I'm certainly not qualified to speak for Brad, but it seems to me that you are jumping from what he said about pumping up an individual industry to an inference about not pumping up aggregate demand.

I take the quote to mean don't use subsidies to keep building railroads when you've just realized that railroads are overbuilt. At most that might mean don't bail out banks that are overexposed to the housing bubble, but I don't see how that implies not spurring overall demand, and I don't see how your assertion that banks are "interconnected" with everything else (which is both a truism and a stretch) changes that. Or to put it differently, having overbuilt railroads, that doesn't mean to can't try to stimulate the buggy whip industry (that's a joke, if it's not clear).

I'm starting to think the only question is whether Europe implodes before Nov 2012 and the U.S. exposure sends Obama into the 20% approval realm.

There was no jumping, just reading sentences in the order they were written. The connection is made by Brad DeLong not me. You should look at what he says above. He discusses the relative merits of pumping demand in response to “a pattern”, and then (inappropriately or not, I really don’t care) gives railroads as an example of that “pattern”. The only relevant issue is that DeLong was criticizing Schumpeter’s overall position on the patterning of recessions or depressions and how to respond to them. DeLong suggests Schumpeter could be right in some cases but rejects Schumpeter’s theory that all the cases have the same underlying dynamic. I think DeLong is wrong and Schumpeter is right. I thought it interesting how close DeLong came to accepting the Schumpeterian position. That would have been the end of the story had DeLong not had a hissy fit. I’m just glad it gave me an excuse to thumb through my Schumpeter books again!

I'm going to give my understanding of the Chicago Plan of 1933 again. If the Fed keeps shorter bond yields low, and aims for inflation going forward, then it creates a Disincentive to Hold Cash/Buy Safe Assets and an Incentive to Invest in Riskier Investments, such as Stocks and Corporate Bonds ( Which are, in effect, Loans for Investment ). The same reasoning applies to Consumption. This is intended to counter the Flight to Quality and its associated problems. By the very fact that the Fed announces its intention to do this, it influences current Investment and Spending. If you argue that the Fed cannot guarantee inflation or will pull back prematurely, then you at least have to understand that you've made an Investment Decision. People such as myself and Bill Gross are inclined to believe the Fed could do this, and so would shift our portfolio accordingly. Right now, with Stocks already having a bit of a run, we're inclined to do nothing.

It is an open question as to how the Fed would accomplish this ( My favorite paper is by Buiter on Helicopter Drops ), meaning there are various proposals, but it seems to me a number of them could work. The Reinforcing Stimulus is Govt Borrowing, meant to reinforce Inflation Expectations and avoid Increasing Taxes during a recession. The Stimulus includes a number of choices ( Payroll Tax Breaks, a Dated Coupon, Tax Breaks for Investment, Infrastructure Spending, a Sales Tax Holiday, UI Benefits, etc. ). In the Chicago Plan of 1933, they basically wanted to give money to people who were struggling.

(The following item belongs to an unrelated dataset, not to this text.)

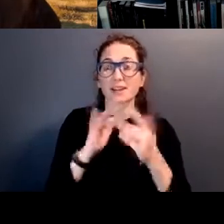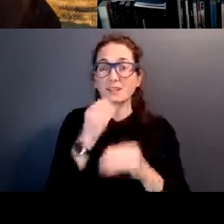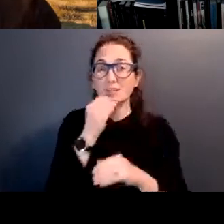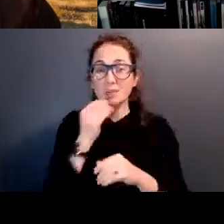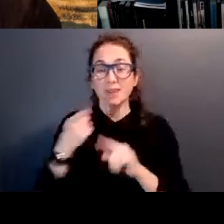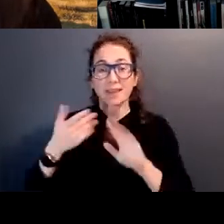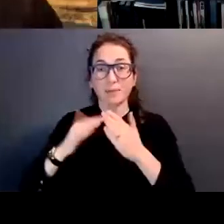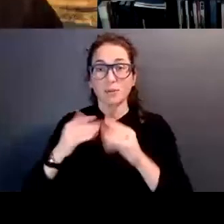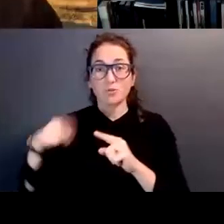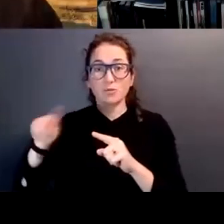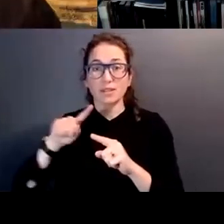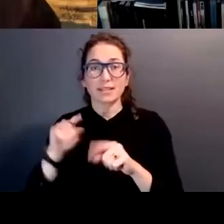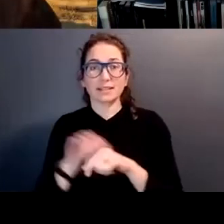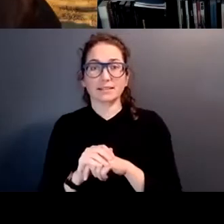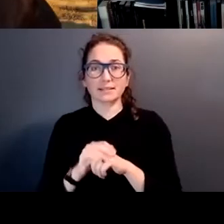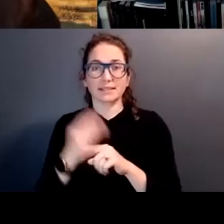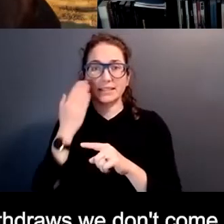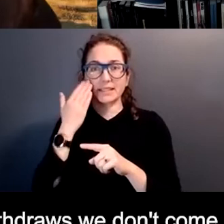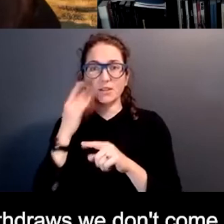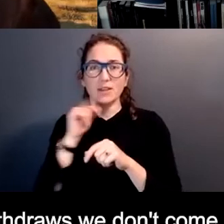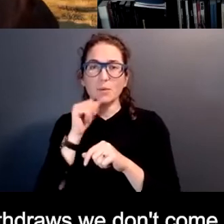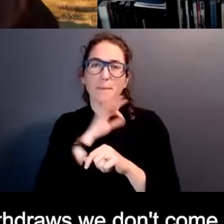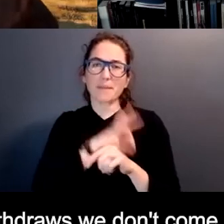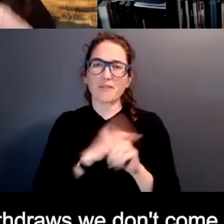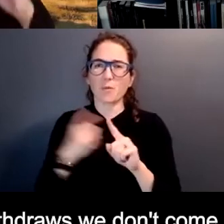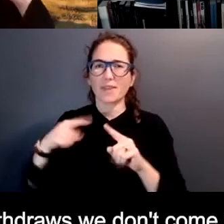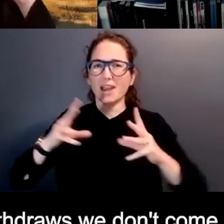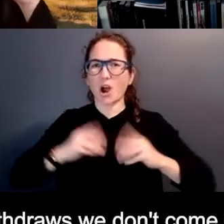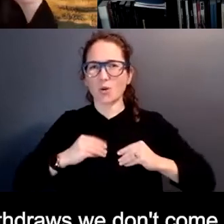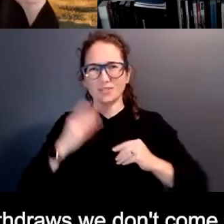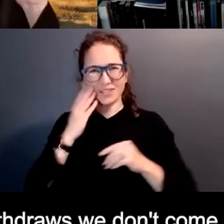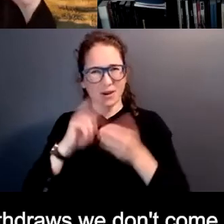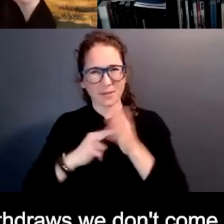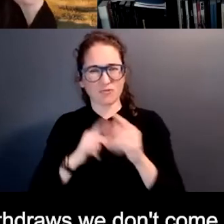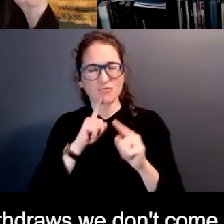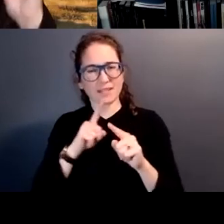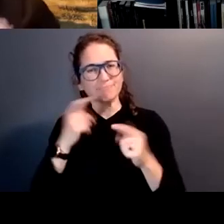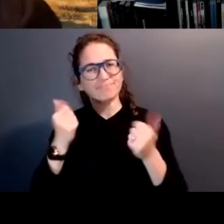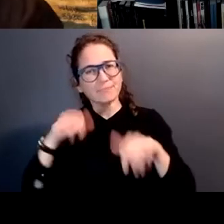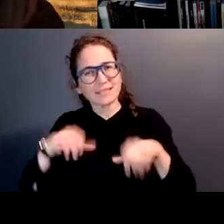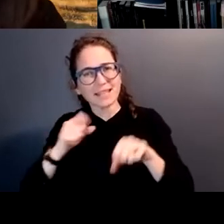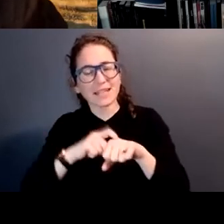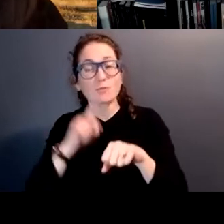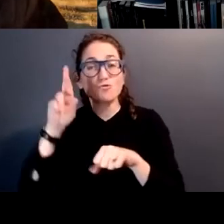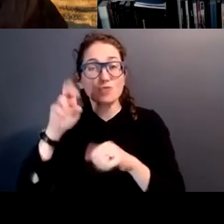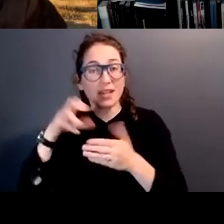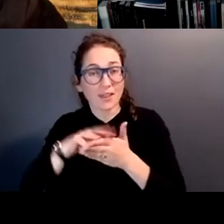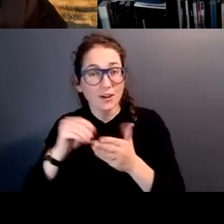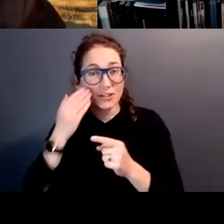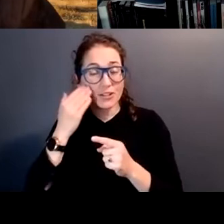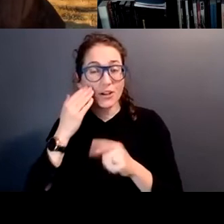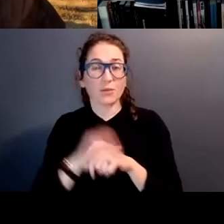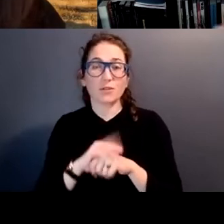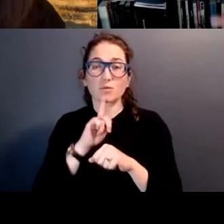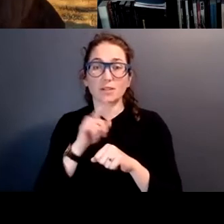wasn't benefiting from what they had owned. So a lot of it is just like really taking the time to relearn because we don't come out of the womb with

They Chicago Plan also attempted to deal with Banks by requiring 100% Reserves. My favorite plan that accomplishes these goals is put forward by Milton Friedman in A Monetary and Fiscal Framework for Economic Stability. Whether or not you agree with me, I hope I've given a coherent explanation of what is intended by QE with a Reinforcing Stimulus.

I should also point out that this cure has nothing to do with the Ultimate Size of Govt. The Size of our Govt is determined by the jostling of Special Interests and how they play out against each other.

BTW, my view also follows James Buchanan's Views about the differences between the Old Chicago School's ideas and the New Chicago School's ideas of how to deal with during Economic Downturn featuring Debt-Deflation, although I'd be an ass to assume Buchanan would in any way want to associate himself with me.